--- Written task ---
Reproduce verbatim every line of the listing from its first line down to and including the line that contains "Detection: Source Extractor".
==== Data supplied ====
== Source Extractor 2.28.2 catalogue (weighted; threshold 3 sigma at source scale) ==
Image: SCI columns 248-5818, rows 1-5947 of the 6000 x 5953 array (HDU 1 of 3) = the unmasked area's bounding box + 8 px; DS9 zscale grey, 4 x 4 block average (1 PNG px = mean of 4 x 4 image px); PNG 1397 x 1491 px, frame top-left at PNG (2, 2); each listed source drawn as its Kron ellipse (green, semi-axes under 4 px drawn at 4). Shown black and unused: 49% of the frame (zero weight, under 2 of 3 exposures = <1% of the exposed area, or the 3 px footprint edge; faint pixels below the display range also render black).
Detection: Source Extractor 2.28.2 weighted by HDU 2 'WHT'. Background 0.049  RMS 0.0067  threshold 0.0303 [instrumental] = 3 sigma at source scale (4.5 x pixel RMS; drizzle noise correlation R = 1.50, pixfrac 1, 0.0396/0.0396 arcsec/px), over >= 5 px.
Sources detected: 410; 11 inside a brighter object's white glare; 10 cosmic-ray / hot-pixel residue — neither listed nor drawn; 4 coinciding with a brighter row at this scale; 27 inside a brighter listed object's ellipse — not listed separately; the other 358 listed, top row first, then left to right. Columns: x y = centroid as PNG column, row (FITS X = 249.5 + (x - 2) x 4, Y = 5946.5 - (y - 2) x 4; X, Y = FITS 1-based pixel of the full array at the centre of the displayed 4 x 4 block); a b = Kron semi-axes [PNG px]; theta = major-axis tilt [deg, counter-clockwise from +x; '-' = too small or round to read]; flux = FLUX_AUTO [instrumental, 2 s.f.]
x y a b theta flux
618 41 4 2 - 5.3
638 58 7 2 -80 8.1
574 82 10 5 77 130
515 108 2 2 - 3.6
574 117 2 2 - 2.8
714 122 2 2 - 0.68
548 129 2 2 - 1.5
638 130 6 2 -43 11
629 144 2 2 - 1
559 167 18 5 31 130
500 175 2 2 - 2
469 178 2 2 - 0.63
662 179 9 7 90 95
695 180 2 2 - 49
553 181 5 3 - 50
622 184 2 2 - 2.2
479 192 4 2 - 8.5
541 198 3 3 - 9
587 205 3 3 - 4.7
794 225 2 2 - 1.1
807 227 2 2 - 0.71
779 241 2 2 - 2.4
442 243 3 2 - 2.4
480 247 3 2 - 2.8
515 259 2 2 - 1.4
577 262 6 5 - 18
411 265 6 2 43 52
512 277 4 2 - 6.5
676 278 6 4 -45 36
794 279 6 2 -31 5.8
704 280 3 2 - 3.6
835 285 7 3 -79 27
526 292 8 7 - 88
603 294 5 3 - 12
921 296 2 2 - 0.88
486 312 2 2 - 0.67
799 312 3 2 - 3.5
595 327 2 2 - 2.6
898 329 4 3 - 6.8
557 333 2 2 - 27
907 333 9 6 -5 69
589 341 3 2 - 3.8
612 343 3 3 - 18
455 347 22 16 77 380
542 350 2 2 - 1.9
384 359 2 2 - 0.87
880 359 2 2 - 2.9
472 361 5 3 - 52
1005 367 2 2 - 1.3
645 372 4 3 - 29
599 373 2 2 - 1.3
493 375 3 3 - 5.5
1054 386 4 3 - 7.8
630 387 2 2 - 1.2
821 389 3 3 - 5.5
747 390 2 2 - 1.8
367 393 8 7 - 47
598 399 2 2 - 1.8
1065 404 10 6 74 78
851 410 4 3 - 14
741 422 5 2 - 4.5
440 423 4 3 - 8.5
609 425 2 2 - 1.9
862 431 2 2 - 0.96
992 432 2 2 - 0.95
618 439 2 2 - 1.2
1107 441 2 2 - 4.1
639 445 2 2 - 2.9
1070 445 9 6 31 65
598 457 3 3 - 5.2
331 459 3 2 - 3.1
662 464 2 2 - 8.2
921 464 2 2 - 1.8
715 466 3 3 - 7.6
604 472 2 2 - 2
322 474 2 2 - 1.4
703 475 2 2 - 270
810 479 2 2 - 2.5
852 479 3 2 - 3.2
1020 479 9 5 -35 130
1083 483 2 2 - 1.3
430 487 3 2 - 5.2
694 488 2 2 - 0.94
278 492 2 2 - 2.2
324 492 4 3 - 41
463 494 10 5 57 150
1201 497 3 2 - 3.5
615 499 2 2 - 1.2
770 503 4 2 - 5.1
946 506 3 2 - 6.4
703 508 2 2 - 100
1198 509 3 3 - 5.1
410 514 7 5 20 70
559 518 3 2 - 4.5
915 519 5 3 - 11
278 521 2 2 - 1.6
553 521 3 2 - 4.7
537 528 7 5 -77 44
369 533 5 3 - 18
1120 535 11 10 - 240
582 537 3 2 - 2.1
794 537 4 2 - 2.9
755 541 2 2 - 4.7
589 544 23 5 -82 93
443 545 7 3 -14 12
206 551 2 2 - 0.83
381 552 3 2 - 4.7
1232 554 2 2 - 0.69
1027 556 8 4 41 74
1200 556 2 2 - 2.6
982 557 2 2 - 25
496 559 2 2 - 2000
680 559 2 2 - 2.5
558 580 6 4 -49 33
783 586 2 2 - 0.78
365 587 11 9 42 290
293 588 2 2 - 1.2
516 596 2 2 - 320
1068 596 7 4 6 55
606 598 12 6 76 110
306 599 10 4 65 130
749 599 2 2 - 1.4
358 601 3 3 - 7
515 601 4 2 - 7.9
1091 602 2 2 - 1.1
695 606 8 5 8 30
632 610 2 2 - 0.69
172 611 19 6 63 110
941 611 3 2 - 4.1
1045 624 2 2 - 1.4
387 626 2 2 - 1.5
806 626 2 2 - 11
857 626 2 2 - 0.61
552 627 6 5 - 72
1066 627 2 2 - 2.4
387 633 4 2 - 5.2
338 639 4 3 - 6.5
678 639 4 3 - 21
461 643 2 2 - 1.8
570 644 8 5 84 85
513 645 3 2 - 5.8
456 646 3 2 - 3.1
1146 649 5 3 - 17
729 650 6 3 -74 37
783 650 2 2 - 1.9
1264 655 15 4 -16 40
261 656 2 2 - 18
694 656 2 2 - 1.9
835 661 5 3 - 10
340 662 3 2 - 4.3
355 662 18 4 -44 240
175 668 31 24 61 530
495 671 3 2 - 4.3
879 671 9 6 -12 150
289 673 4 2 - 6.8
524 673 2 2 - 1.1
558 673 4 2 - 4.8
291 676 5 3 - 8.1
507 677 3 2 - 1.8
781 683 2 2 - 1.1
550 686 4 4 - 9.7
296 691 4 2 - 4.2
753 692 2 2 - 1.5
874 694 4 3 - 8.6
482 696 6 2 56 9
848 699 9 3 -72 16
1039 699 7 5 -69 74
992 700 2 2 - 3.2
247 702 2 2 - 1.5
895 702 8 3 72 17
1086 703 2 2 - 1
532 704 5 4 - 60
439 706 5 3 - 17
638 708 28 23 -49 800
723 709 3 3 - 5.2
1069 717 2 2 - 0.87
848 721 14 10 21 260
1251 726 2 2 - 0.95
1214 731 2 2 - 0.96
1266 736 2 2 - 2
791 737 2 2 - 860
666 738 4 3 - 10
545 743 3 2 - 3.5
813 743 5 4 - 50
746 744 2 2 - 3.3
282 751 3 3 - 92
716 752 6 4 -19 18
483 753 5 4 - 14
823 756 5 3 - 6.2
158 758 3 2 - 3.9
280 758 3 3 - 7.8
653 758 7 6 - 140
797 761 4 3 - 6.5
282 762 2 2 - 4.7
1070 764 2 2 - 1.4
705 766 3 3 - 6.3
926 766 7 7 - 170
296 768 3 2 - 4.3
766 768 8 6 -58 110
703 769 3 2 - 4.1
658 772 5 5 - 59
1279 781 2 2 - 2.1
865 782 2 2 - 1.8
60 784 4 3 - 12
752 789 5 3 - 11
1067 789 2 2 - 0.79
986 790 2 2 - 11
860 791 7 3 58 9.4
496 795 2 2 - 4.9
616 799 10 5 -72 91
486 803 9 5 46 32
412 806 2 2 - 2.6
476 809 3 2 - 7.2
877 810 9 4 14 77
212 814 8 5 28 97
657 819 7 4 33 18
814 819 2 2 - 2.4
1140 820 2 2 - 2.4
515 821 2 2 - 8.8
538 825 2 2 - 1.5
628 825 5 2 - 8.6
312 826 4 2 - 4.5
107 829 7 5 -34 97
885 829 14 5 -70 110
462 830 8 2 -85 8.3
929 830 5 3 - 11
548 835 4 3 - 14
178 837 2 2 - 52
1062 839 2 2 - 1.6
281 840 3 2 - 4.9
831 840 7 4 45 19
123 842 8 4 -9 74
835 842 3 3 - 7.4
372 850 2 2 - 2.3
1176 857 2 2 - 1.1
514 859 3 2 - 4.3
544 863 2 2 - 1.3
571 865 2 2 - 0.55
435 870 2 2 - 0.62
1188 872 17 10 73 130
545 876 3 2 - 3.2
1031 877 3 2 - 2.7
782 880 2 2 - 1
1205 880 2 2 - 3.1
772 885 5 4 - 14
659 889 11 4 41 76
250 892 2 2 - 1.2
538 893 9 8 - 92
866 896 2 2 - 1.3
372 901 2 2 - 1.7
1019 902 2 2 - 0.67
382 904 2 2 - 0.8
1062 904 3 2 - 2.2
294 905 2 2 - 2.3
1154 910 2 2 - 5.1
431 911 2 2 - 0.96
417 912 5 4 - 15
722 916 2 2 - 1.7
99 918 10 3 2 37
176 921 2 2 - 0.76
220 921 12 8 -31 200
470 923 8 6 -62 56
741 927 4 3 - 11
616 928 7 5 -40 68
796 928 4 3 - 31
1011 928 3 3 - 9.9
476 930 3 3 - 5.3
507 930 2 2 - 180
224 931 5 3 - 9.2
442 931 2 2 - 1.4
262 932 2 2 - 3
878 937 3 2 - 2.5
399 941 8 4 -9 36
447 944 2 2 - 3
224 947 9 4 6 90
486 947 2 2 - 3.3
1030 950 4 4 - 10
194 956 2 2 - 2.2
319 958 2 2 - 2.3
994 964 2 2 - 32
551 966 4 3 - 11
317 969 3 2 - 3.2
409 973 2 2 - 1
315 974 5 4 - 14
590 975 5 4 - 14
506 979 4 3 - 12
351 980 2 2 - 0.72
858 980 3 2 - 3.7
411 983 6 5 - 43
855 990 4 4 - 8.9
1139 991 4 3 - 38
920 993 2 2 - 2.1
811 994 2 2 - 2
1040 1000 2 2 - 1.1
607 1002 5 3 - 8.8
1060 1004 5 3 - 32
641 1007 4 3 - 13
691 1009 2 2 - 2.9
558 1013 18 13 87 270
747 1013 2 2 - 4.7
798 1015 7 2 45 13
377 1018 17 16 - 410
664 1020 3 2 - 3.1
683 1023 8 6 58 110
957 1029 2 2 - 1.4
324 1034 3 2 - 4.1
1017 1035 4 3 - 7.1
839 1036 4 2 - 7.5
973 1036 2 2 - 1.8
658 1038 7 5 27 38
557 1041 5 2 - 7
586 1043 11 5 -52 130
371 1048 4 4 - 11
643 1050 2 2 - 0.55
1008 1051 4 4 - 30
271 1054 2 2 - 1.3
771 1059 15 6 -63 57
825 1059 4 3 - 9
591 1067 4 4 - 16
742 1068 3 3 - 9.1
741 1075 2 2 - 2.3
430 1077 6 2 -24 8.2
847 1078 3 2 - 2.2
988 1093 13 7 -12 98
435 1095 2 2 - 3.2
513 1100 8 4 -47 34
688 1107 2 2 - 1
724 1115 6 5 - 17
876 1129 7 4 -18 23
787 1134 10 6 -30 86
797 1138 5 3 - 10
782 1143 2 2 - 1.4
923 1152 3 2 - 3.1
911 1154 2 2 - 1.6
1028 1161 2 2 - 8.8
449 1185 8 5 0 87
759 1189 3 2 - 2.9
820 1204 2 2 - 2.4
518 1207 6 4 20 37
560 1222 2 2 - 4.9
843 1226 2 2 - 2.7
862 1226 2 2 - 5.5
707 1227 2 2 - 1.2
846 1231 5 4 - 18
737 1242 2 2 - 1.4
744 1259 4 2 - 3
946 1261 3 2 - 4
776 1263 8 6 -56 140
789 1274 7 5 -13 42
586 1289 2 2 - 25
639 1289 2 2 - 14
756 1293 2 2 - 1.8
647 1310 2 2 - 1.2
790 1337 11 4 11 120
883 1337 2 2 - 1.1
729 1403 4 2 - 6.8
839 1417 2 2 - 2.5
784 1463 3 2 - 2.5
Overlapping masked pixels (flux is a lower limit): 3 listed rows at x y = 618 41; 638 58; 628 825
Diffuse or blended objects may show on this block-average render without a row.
====
--- Solution to the exercise ---
== Source Extractor 2.28.2 catalogue (weighted; threshold 3 sigma at source scale) ==
Image: SCI columns 248-5818, rows 1-5947 of the 6000 x 5953 array (HDU 1 of 3) = the unmasked area's bounding box + 8 px; DS9 zscale grey, 4 x 4 block average (1 PNG px = mean of 4 x 4 image px); PNG 1397 x 1491 px, frame top-left at PNG (2, 2); each listed source drawn as its Kron ellipse (green, semi-axes under 4 px drawn at 4). Shown black and unused: 49% of the frame (zero weight, under 2 of 3 exposures = <1% of the exposed area, or the 3 px footprint edge; faint pixels below the display range also render black).
Detection: Source Extractor 2.28.2 weighted by HDU 2 'WHT'. Background 0.049  RMS 0.0067  threshold 0.0303 [instrumental] = 3 sigma at source scale (4.5 x pixel RMS; drizzle noise correlation R = 1.50, pixfrac 1, 0.0396/0.0396 arcsec/px), over >= 5 px.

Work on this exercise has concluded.